The financial services industry is diverse, international and huge. Depending on how it is defined, it globally represents a $10 to $20 trillion industry (in U.S. currency). It is also rapidly evolving, with new investment vehicles and services constantly being introduced. This industry is highly regulated, and governments are increasingly mandating that explanations for decisions must be provided to customers (which includes both individuals and companies), to financial services partners, and to government regulators.
Consider the example of the credit industry, a significant subdomain of financial services. In the U.S., the Fair Credit Reporting Act (FCRA) mandates that credit decisions must be explained. For example, a customer whose application for a credit card was denied has the right to know why. The credit card company might respond to a request for an explanation with “Because you didn’t meet our criteria.” Needless to say, the customer is likely to ask which criteria were not met, and a dialog will then be necessary.

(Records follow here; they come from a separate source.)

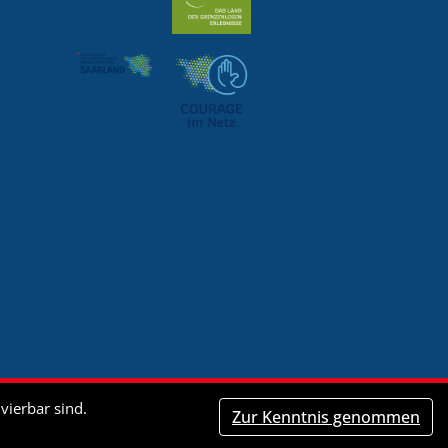
vierbar sind.
Zur Kenntnis genommen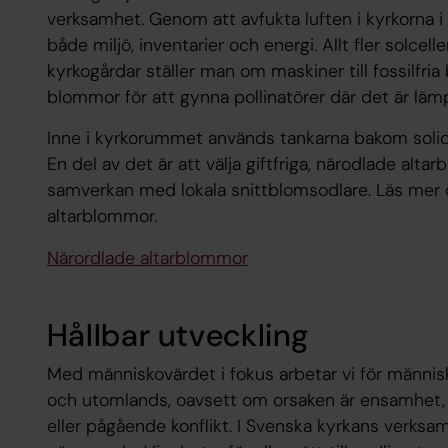
verksamhet. Genom att avfukta luften i kyrkorna i
både miljö, inventarier och energi. Allt fler solcelle
kyrkogårdar ställer man om maskiner till fossilfria
blommor för att gynna pollinatörer där det är läm
Inne i kyrkorummet används tankarna bakom solidari
En del av det är att välja giftfriga, närodlade altar
samverkan med lokala snittblomsodlare. Läs mer
altarblommor.
Närordlade altarblommor
Hållbar utveckling
Med människovärdet i fokus arbetar vi för människ
och utomlands, oavsett om orsaken är ensamhet, f
eller pågående konflikt. I Svenska kyrkans verksa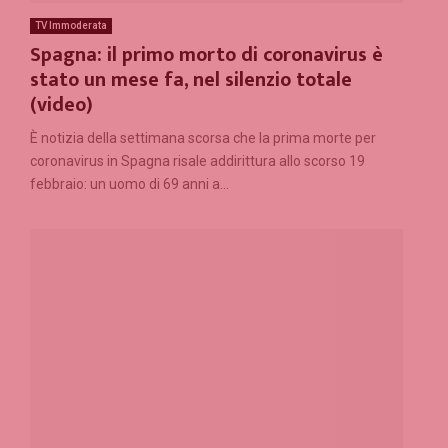
TV Immoderata
Spagna: il primo morto di coronavirus è
stato un mese fa, nel silenzio totale
(video)
È notizia della settimana scorsa che la prima morte per
coronavirus in Spagna risale addirittura allo scorso 19
febbraio: un uomo di 69 anni a...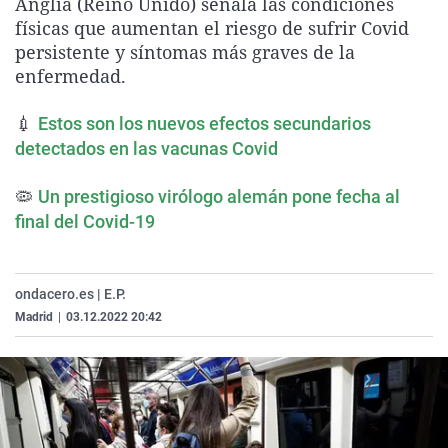
Anglia (Reino Unido) señala las condiciones
La rosa de los vientos
Caso
Extremadura
Virales
físicas que aumentan el riesgo de sufrir Covid
persistente y síntomas más graves de la
Gente viajera
Retornados
Galicia
Televisión
enfermedad.
Como el perro y el gat
Equipo de investigaci
La Rioja
Elecciones
💉
Operación Viuda Negr
Navarra
Estos son los nuevos efectos secundarios
detectados en las vacunas Covid
País Vasco
🦠
Un prestigioso virólogo alemán pone fecha al
final del Covid-19
ondacero.es | E.P.
Madrid
|
03.12.2022 20:42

The following are some of many challenges involved in providing explanations in the credit industry in particular, and the financial services industry in general:
Context
Who and Where: Must comply with Know Your Customer (KYC) regulations. These regulations are intended to prevent illegal activities such as money laundering and bribery.
Who: Privacy must be respected.
Who: Certain individuals are protected, such as veterans.
When: There are temporal constraints, which are complicated by reporting lag times.
What: Product-specific credit scenarios affect the explanations.
Data fusion and coordination
Must be coordinated with credit reporting agencies (third party).
Credit cards can have multiple authorized persons.
Rule-based decision support software should be explainable but could have been supplied by a different company.
Narrative and dialog
Most human understanding is contextual, and this needs to be taken into account in presenting explanatory material.
The presentation should be easily understandable to humans.
Follow up inquiries for more detailed explanations should be supported.
Explanations of the reasoning process
When decision making involves complex reasoning processes, the reasoning process itself may need to be explained.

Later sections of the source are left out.